Ustinov sat back expansively in his chair in an office in Hollywood. He was atrociously dressed in a blue-green corduroy suit, brown brogans, a black-and white hound's-tooth dress shirt and a Day-Glo lavender necktie.
"You have to be eye-catching these days," he said, denying being color blind.
Ustinov said he can manage the appearance of being foreign in any culture in which he finds himself.
"I play a Belgian in the Hercule Poirot detective films," he said. "At one point I played nothing but ancient Romans. I even played an old American in 'Logan's Run.' It was depressing because he was 100 years old and the makeup man said it would take only 20 minutes to apply greasepaint to make me look that old.

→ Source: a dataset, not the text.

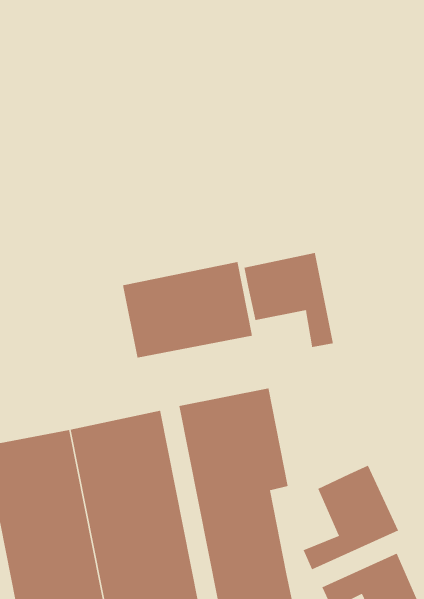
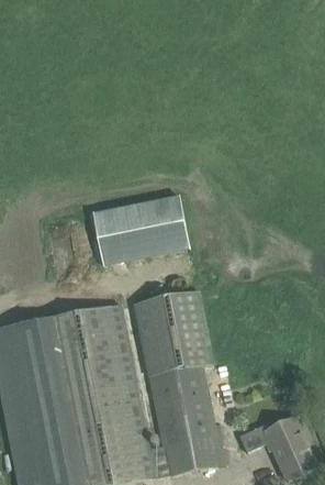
building: [244,252,333,348] -> none
building: [303,465,399,570] -> none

"They gave me an Emmy for playing a Greek--Socrates. In 'Viva Max' I was a Mexican general. Then I was an Italian-American in 'An Angel Flew Over Brooklyn.'
"I can speak Dutch, which makes it easy for me to play Dutchmen. They speak deeper in their throats than any race, which makes them sound as if they're speaking from a great distance.

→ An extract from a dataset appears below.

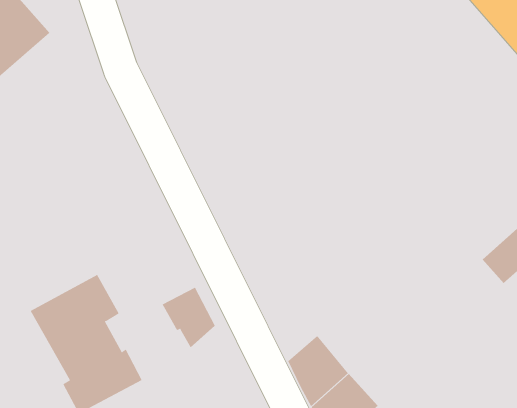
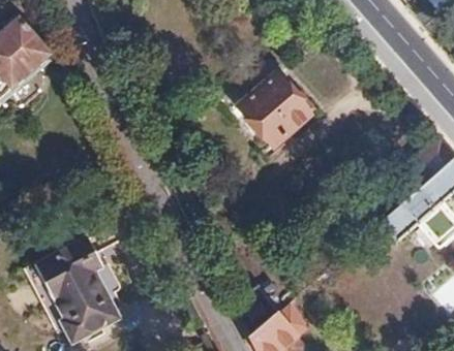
building: none -> [238,67,308,148]
building: [162,287,216,348] -> none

"Germans? Of course. Many. I played Beethoven in my own play in Berlin--in German. It was a great success.
"I was a Nazi in an English farce titled 'The Goose Stepped Out' in 1941. And I was the crown prince of Bavaria in 'Lady L.' I was cast as a German psychiatrist in 'Hammersmith is Out.'
"I was not overlooked by Scandinavia. I played the Norwegian 'Peer Gynt.' However, I've never played an Indian, which I regret. I was a Polish spy in one film, but I've forgotten the title.
"I began my career in school playing a pig in a children's play. I wore a pig mask and the mistress wrote in her report that I was 'adequate' in the part. Not really an inspiration for an actor."

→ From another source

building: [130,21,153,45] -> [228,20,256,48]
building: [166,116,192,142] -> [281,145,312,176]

Ustinov is the author of two novels, an autobiography titled "Dear Me," two collections of short stories, two books about Russia and currently a pair of novellas.
"Writing and acting are different disciplines," he said. "Acting, to my mind, is a sport. It makes you feel rather better than jogging does. Writing is more difficult. Not a sport at all."
Next on his agenda, hopefully, is "The Man Who Loved Hitchcock," in which Ustinov would play the famed director involved with a criminal who commits crimes based on Hitchcock movies.
"Everybody loves the script, but nobody wants to put money into it," he sighed. "I would dearly love to play Hitchcock."